DOCUMENT SEGMENT |
++++++++++

By John Rizle L. Saligumba
Davao Today
DAVAO CITY – Five business chambers in Mindanao urged the Department of Energy to modify portion of the controversial Electric Power Industry Reform Act to prevent monopoly in the energy sector.
The business chambers from Bukidnon, Cagayan de Oro City, Iligan City, General Santos City and Davao del Sur voiced out their concern over the provision on the law that clip on extent of ownership in the power generation sector.
During the consultation here on Thursday on “the proposed amendments to Republic Act 9136 or the Epira Law, Roderico Bioco of the Bukidnon Chamber of Commerce, warned that a monopoly of the power industry might happen if the provision would not be changed or modified on limiting ownership of up to 25 percent of the installed generation capacity of the grid.
While the chambers agreed that the percentage ceiling was meant to spread ownership, Bioco said that previous discussions made by different chambers would rather have the percentage ceiling slashed to allow more players to join.
Section 45(a), Chapter IV of the Epira Law states that “(n)o company or related group can own, operate or control more than thirty percent (30%) of the installed generating capacity of a grid and/or twenty-five percent (25%) of the national installed generating capacity”.
“We have already discussed this (in our chamber). This should be brought down similar to ship operators who cannot own more than 10 percent of port operations. Just the same, distribution utilities should be limited up to 10 percent, not 30 percent percent,” Bioco said.

++++++++++

DATA EXCERPTS |

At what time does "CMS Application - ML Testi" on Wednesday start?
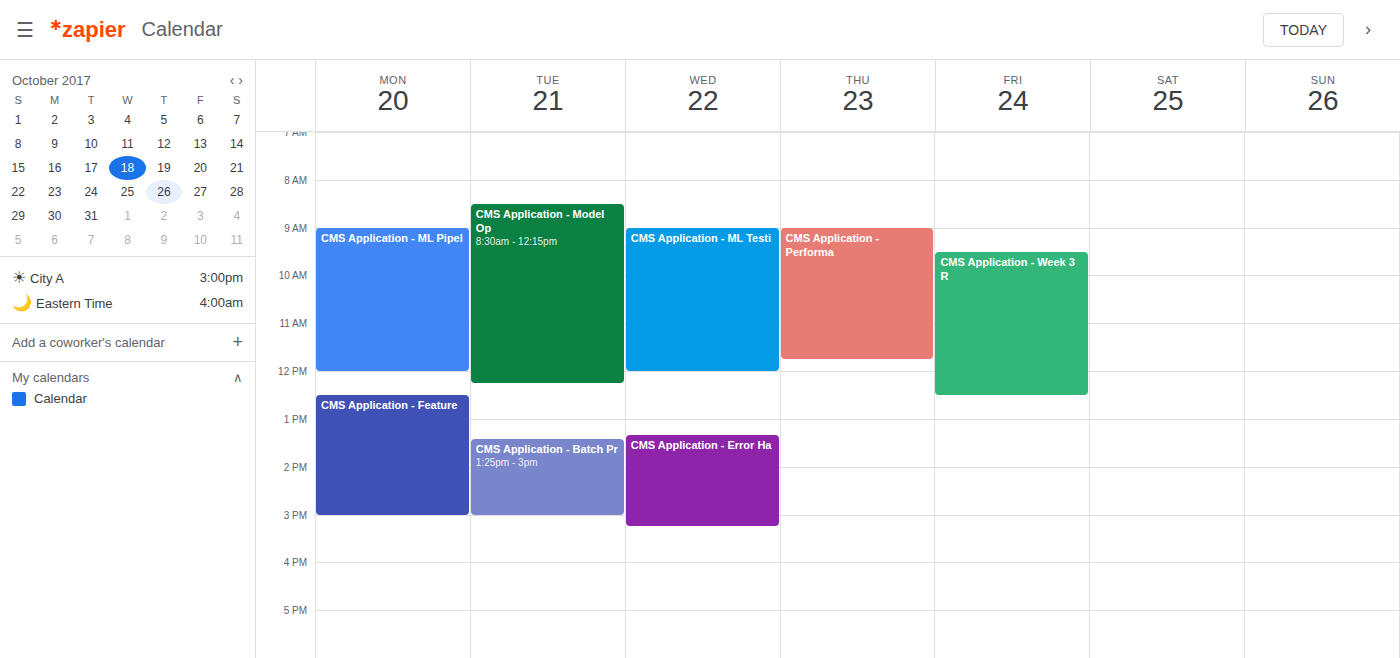
9:00 AM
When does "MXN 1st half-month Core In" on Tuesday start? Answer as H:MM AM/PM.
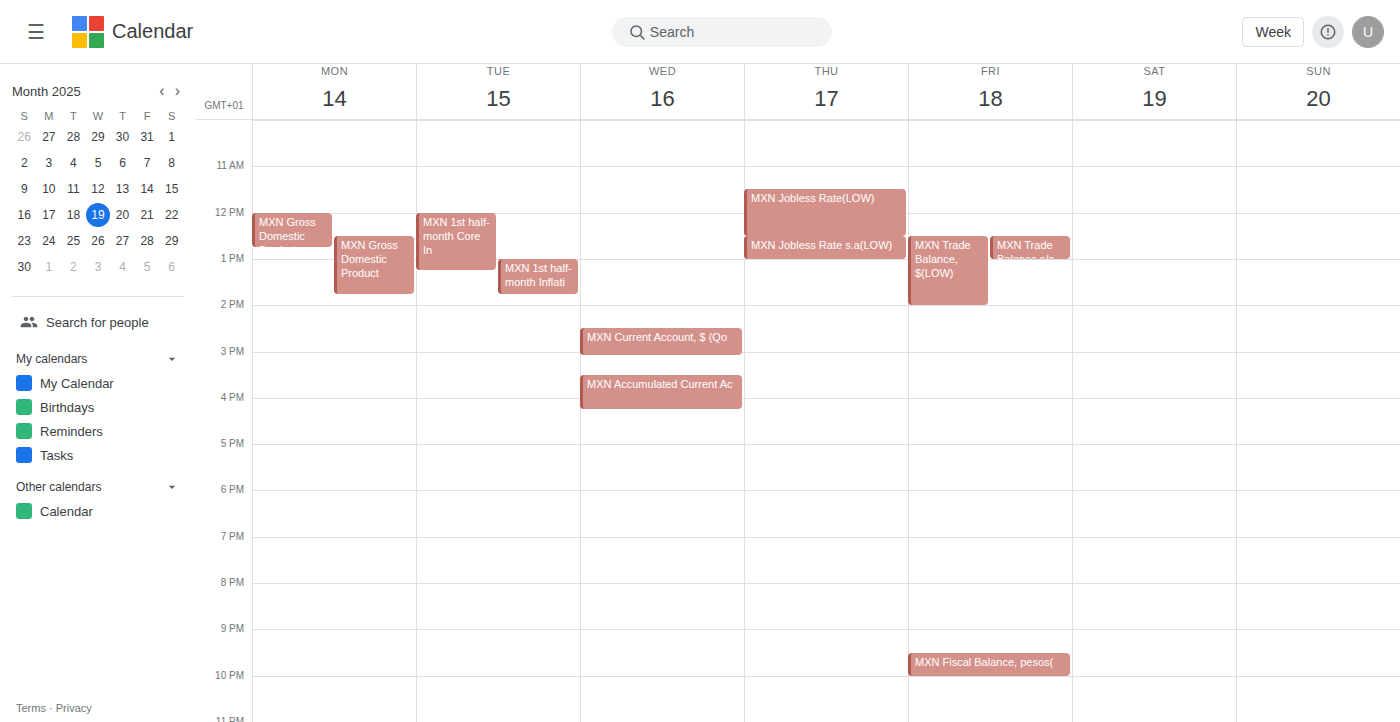
12:00 PM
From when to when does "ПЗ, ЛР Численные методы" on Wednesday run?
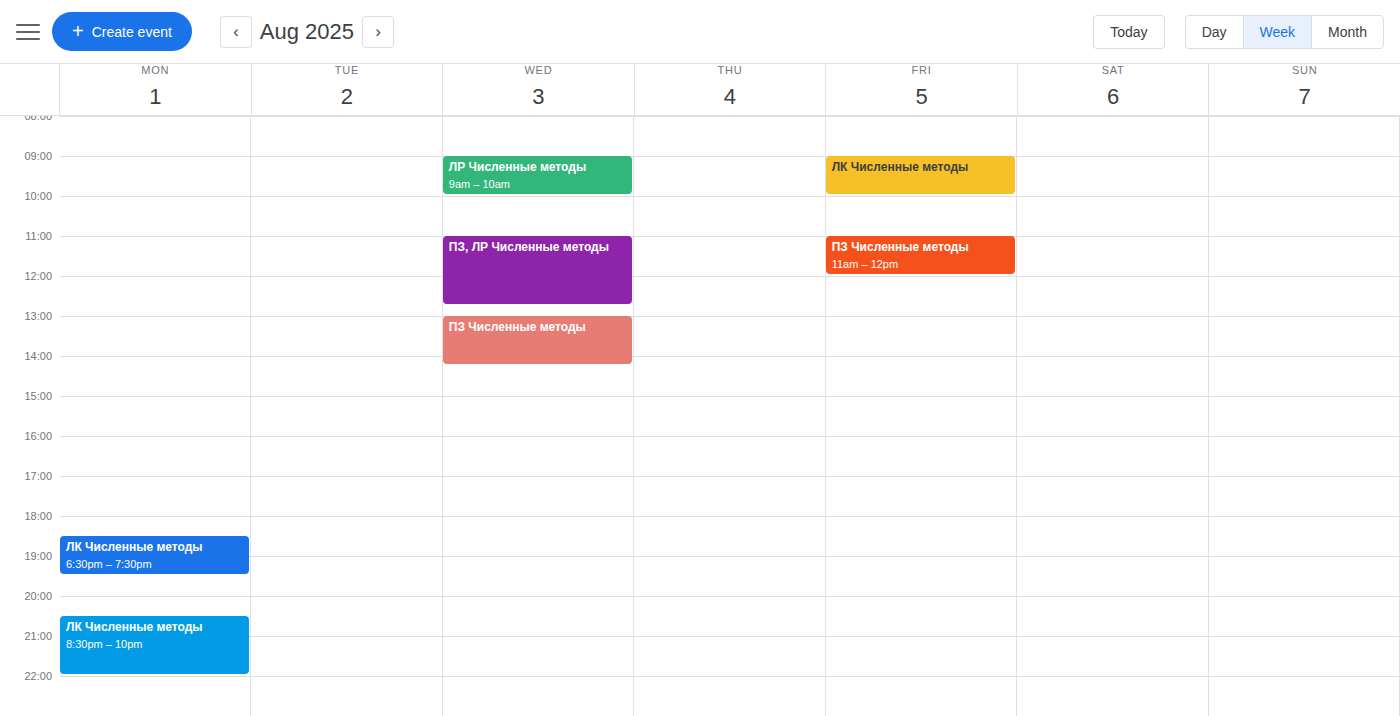
11:00 AM to 12:45 PM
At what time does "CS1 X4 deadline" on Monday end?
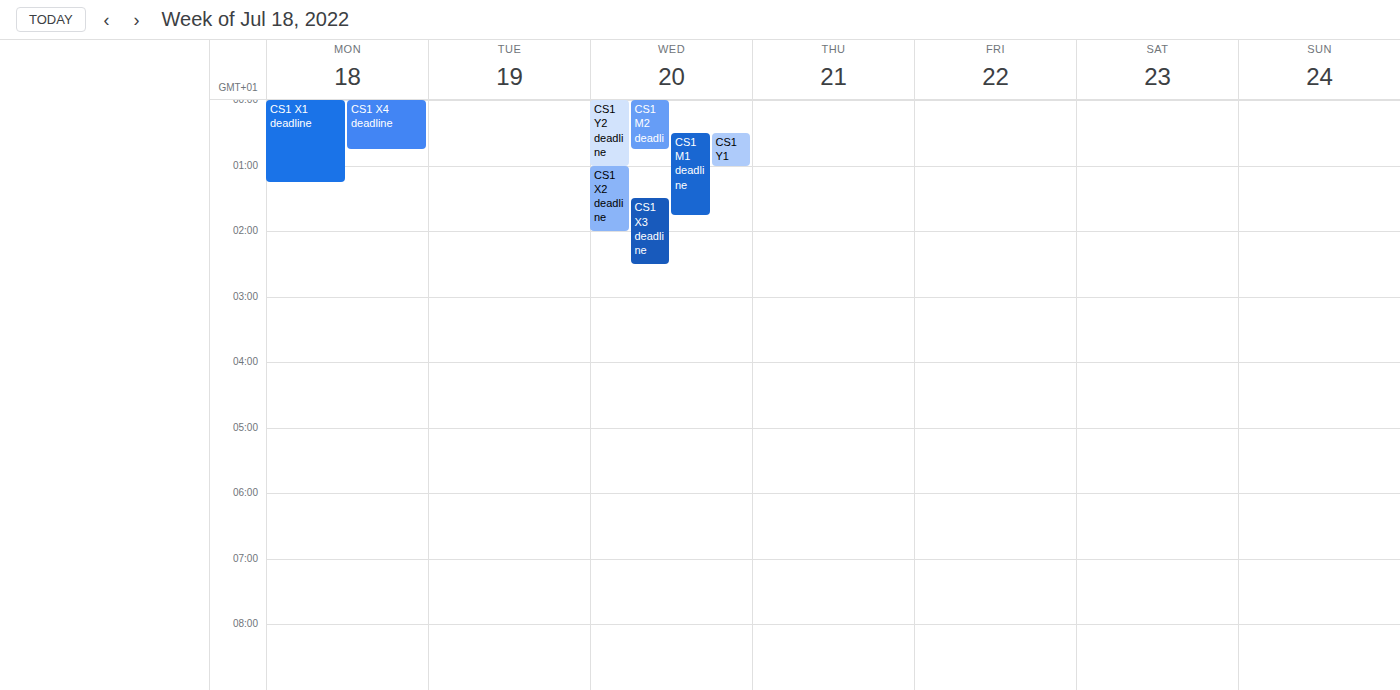
12:45 AM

++++++++++

ACTIONS TO TAKE |
1. For the article on the Mindanao business chambers, decide whether each statement agrees with the text. Answer yes or no for each, and quote the deciding words of the text.
(a) Five business chambers urged the Department of Energy to modify part of the Electric Power Industry Reform Act.
(b) The consultation on the proposed amendments took place on a Friday.
(c) Bioco said distribution utilities should be limited to 10 percent.
2. Put every line of the calendar records into a numbered list, without the pictures.

SOLUTIONS TO THE PROBLEMS |
1.
(a) Yes: "Five business chambers in Mindanao urged the Department of Energy to modify portion of the controversial Electric Power Industry Reform Act"
(b) No: "During the consultation here on Thursday"
(c) Yes: "distribution utilities should be limited up to 10 percent"

2.
1. At what time does "CMS Application - ML Testi" on Wednesday start?
2. 9:00 AM
3. When does "MXN 1st half-month Core In" on Tuesday start? Answer as H:MM AM/PM.
4. 12:00 PM
5. From when to when does "ПЗ, ЛР Численные методы" on Wednesday run?
6. 11:00 AM to 12:45 PM
7. At what time does "CS1 X4 deadline" on Monday end?
8. 12:45 AM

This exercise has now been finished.